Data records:
=== Section Start ===
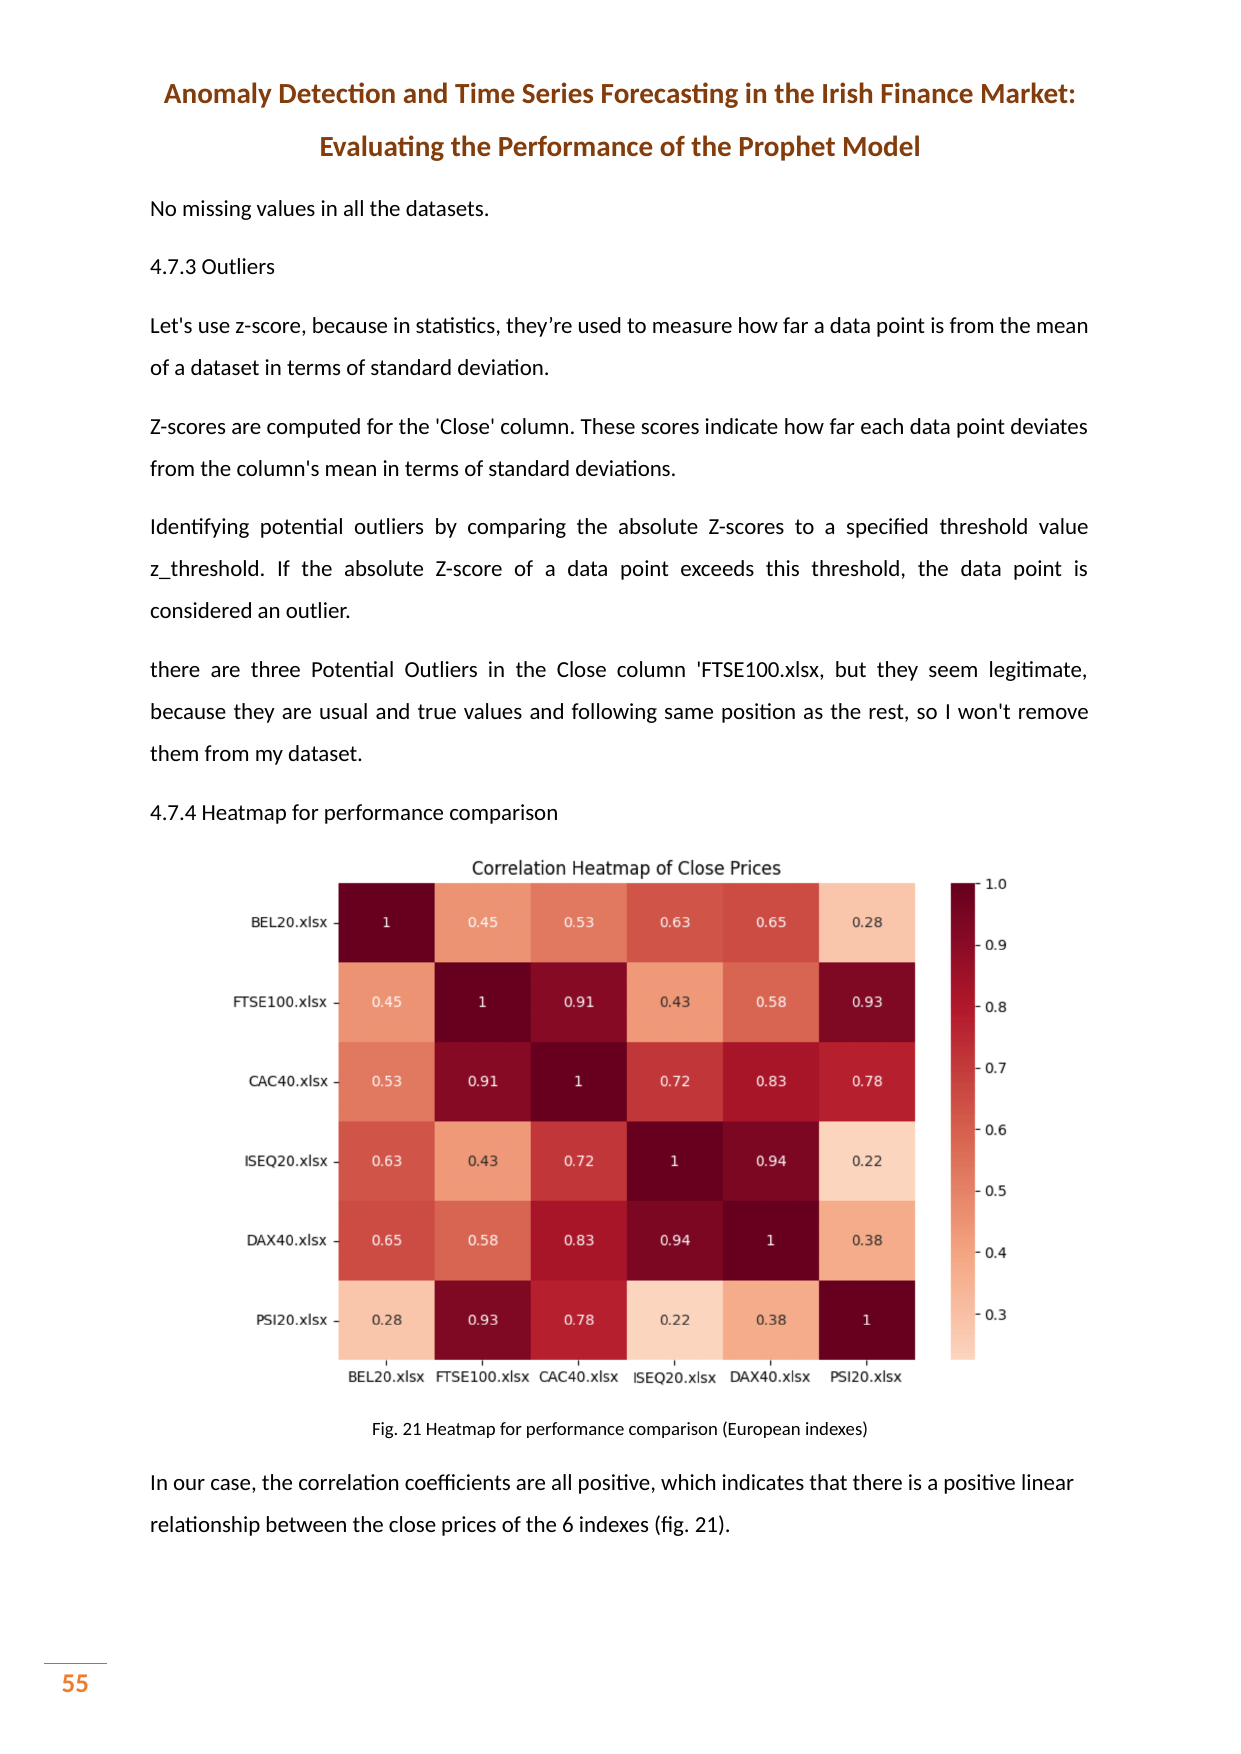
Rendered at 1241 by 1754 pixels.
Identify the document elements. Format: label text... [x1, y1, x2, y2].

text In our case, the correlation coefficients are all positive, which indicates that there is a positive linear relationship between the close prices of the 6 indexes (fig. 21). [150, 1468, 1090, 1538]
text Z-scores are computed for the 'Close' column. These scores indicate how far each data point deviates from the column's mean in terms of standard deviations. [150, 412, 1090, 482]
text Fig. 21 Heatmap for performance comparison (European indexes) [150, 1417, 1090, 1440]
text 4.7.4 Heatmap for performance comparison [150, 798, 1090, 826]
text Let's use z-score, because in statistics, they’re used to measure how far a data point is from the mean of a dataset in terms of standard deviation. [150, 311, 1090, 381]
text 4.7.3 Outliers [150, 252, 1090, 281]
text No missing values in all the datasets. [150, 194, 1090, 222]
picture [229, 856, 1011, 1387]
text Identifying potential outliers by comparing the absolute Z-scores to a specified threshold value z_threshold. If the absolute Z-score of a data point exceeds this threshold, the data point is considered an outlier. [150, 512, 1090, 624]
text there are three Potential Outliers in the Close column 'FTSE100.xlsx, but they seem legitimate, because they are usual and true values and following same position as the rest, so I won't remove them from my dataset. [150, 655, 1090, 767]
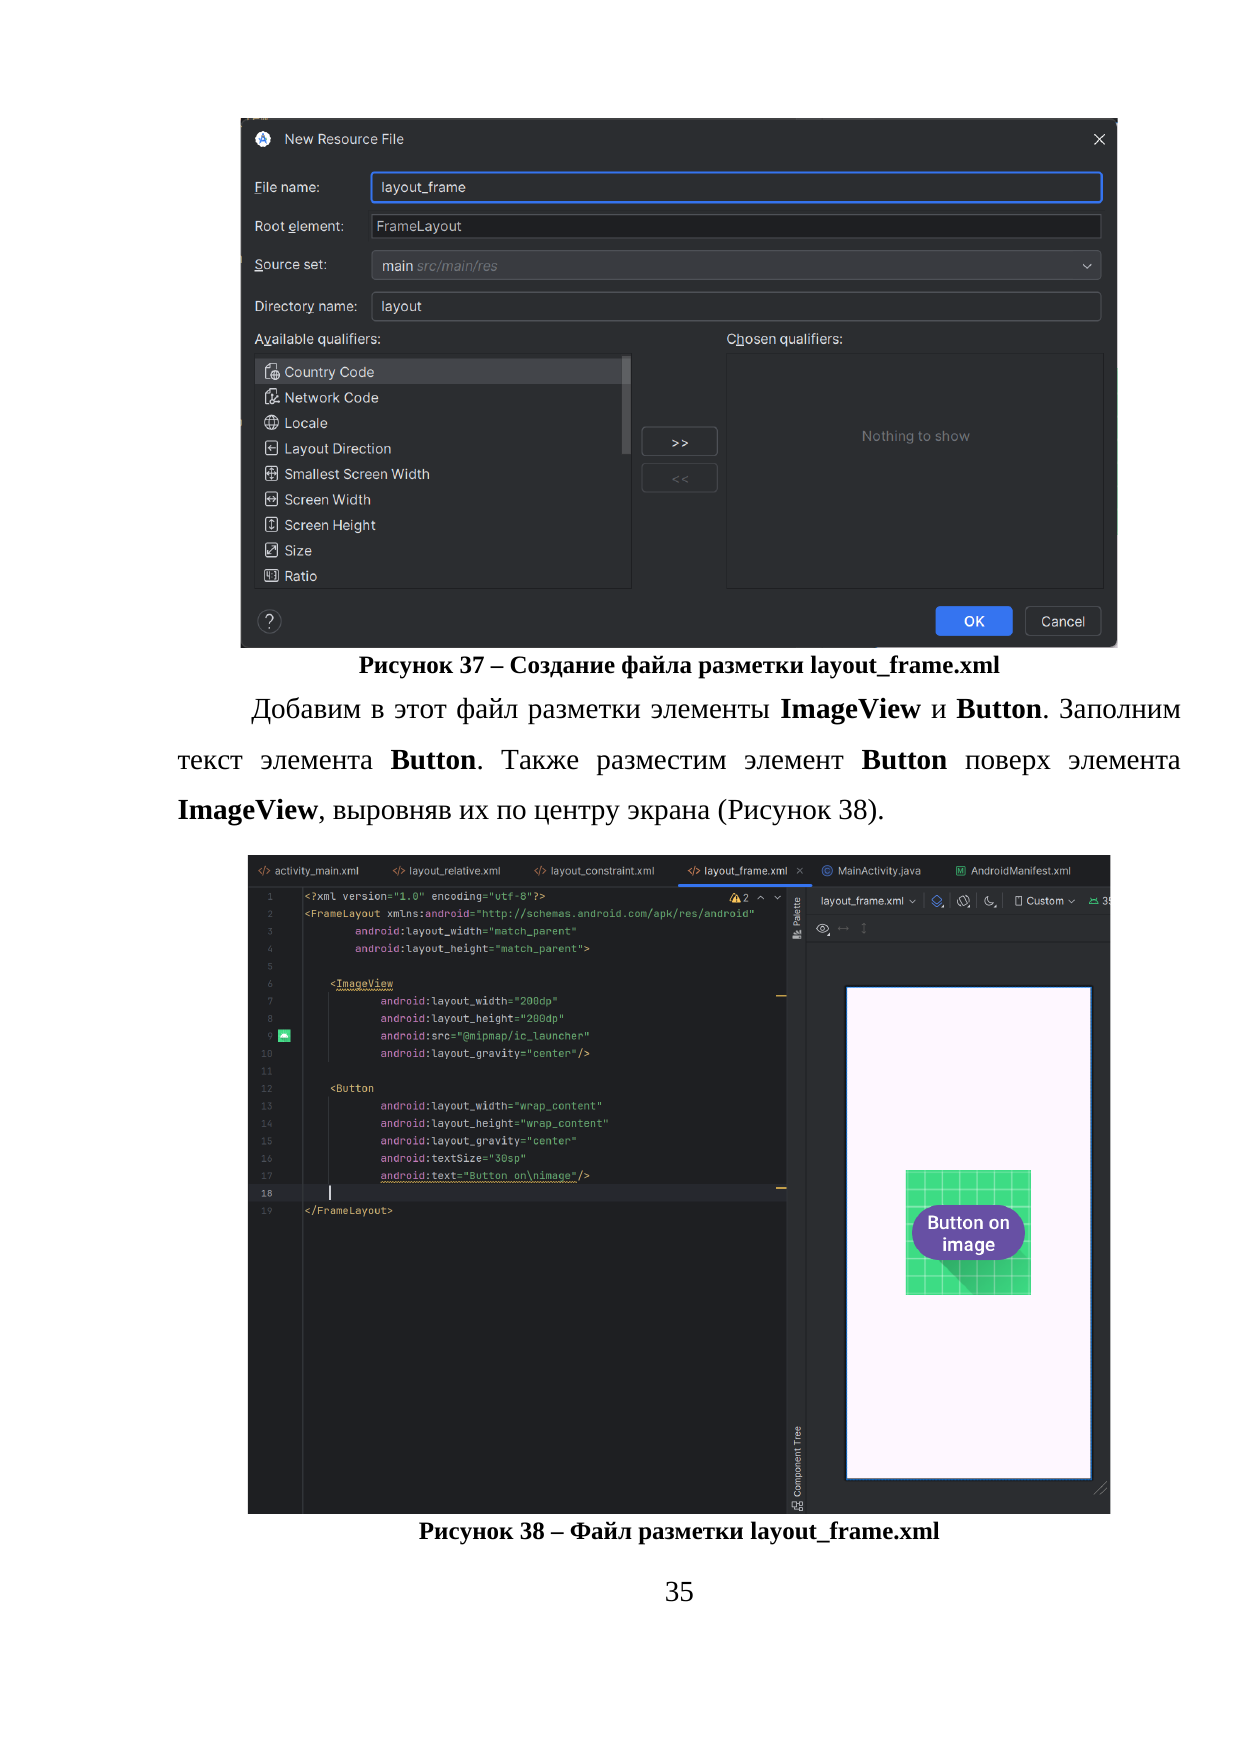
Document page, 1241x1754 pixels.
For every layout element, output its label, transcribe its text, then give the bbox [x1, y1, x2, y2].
=== Section End ===
WHAT TO WORK ON:
Tally the lines of the entries that include the word "pixels" and give only the total.

ANSWER TO THE PROBLEM:
2